Submitted by Deanne Welsh
What an amazing God we serve. I love that our church that does Leap of Faith.
Let’s start at the beginning. In December my husband and I moved in with his mother to get out of debt while he finished school (he graduates in October). We did this prayerfully and knowing it would not be easy to share space and to downsize.
We sold and gave away all but a few pieces of furniture and moved in to Mama Welsh’s home shortly before Christmas. She is generous and openly shares her space with us. Because Jon and I shared a car, she has also been open handed with driving me to a weekly Bible study and to the store.
Change is never easy and because of our new location, Jon was unable to carpool as he had a few days a week before. Within a few weeks I began to feel the soul weariness from being dependent on someone else’s schedule and not having the freedom to find space outside with just me and Eli, our 19-month old son. I downplayed the difficulty of it and didn’t realize how stressful it was until two weeks ago, on a Tuesday morning when all the pushed aside emotion hit me. I felt stuck, overwhelmed and deeply sad.

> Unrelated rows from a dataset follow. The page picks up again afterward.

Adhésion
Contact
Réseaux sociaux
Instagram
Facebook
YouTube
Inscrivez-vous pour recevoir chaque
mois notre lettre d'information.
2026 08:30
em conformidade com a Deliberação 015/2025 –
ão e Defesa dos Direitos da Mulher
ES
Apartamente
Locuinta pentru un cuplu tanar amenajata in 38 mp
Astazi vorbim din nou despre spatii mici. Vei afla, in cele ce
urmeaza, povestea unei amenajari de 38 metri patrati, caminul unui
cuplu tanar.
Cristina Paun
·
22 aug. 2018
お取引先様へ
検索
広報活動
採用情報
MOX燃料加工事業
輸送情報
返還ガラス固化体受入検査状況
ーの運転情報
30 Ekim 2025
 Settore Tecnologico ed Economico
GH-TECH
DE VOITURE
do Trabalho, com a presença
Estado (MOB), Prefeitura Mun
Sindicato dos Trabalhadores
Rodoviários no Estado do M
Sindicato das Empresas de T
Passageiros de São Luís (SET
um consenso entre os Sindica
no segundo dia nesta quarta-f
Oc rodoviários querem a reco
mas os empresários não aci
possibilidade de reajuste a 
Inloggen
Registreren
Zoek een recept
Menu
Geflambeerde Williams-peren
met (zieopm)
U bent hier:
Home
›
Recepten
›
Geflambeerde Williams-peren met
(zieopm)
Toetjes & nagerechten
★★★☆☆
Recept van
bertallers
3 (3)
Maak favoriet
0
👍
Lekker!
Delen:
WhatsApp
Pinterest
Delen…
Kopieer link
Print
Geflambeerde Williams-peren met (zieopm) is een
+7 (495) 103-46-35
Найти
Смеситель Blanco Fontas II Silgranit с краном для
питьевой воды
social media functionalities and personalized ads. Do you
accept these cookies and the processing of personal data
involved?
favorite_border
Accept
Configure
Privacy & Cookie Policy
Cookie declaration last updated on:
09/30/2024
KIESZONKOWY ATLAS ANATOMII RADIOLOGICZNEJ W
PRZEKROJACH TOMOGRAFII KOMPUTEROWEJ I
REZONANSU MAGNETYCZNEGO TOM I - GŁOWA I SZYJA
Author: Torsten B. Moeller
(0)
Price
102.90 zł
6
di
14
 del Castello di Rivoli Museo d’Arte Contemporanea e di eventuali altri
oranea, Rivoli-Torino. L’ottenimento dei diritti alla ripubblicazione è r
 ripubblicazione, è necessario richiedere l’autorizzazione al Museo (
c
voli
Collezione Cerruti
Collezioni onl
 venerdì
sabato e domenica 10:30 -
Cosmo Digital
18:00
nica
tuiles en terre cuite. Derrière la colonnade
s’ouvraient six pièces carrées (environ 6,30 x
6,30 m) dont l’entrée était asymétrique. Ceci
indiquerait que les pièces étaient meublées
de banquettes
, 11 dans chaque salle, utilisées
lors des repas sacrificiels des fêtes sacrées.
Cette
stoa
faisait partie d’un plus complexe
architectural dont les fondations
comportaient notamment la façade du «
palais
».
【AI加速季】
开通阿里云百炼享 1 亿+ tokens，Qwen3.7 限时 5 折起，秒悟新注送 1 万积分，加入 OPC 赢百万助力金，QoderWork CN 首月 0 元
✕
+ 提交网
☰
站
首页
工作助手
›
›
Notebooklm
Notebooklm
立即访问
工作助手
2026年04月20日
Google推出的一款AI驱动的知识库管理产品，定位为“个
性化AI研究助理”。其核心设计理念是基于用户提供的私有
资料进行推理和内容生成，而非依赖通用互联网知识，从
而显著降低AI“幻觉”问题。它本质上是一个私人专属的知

On that soul searching Tuesday, after pages of journaling and a conversation with Jon, I had pinpointed the two stressors: not having a car and struggling to find time to complete my work. I brainstormed solutions and Jon and Mama Welsh offered to help by taking Eli a couple times a week so I could work.
I felt a gentle nudge to pray for a free car, but pushed it aside as crazy. Why would God give me a free car?
During Leap of Faith everyone is encouraged to take an internal inventory and to bring their deepest desires to God. It is hardest to trust God with our deepest feelings and the people or things we care most about. These are the areas where we have the most to lost. We subconsciously decide that it is easier to give up than to hope and trust only to be disappointed.
Once we have uncovered what is truly on our hearts, whether tangible or intangible needs, we are encouraged to pray for them each day for the duration of Lent. Our focus is not on results, but on hearing from God and deeper intimacy with Him.
A free car did not make my list.
The Wednesday morning after my Tuesday meltdown, I went to Mom’s group. During the sharing time, I shared my meltdown story and my solutions, but I left out the part about a car. I didn’t mention that a car would make a world of difference.
Then it happened. A dear friend in my small group prayed for me, “God, please provide Deanne with a free car.” Tears began rolling down my cheeks. How did she know what to pray? She described me as a caged bird and how a car would allow set me free, allowing me to soar and even be a blessing to others.
She prayed what I could not. If I had had courage, I would have prayed what she did.
Her prayer gave me the courage to pray. I still felt silly asking and even thanking God for a free car when there was none in sight, but I knew I needed to invite Him into it.
If God could give her the words to pray, He could provide a car. I carefully posted on Facebook asking if anyone had a car they were looking to gift and describing Jon and my current season.
I didn’t know if we would receive a car, but as I prayed for a car, something deep within me shifted.
Walls I had built between God and my heart began to crumble. My friend’s prayer reminded me that I am seen, loved and valued. Sometimes being a stay at home mom caught between diaper changes and a busy toddler, I feel alone, small and invisible.
A week and a half later, Jon received an email. I wept reading it. Jon’s close friend is currently living and working overseas. He had seen my Facebook post from the week before and generously graciously kindly GIFTED us his car!
A FREE car! I couldn’t believe it! Not just for the value freely given, but for God’s amazing provision. We picked it up last Sunday and are currently in the process of transferring the title. It still feels surreal! Jon has been driving it this week until we get it checked out tomorrow, but I CAN’T WAIT to start driving it regularly!
An even deeper shift is happening in my heart, I feel God’s gentle invitation to deeper trust and reliance on Him.
Self-reliance and independence come so easily to me and then I stress myself out trying to do everything on my own. This has been such a reminder to me to STOP and ASK and WAIT on God.
I hope my story encourages you. I don’t know what is on your heart or what you are or are not praying for. I don’t know how God will answer your prayers, but I hope that you experience His tangible affection for you.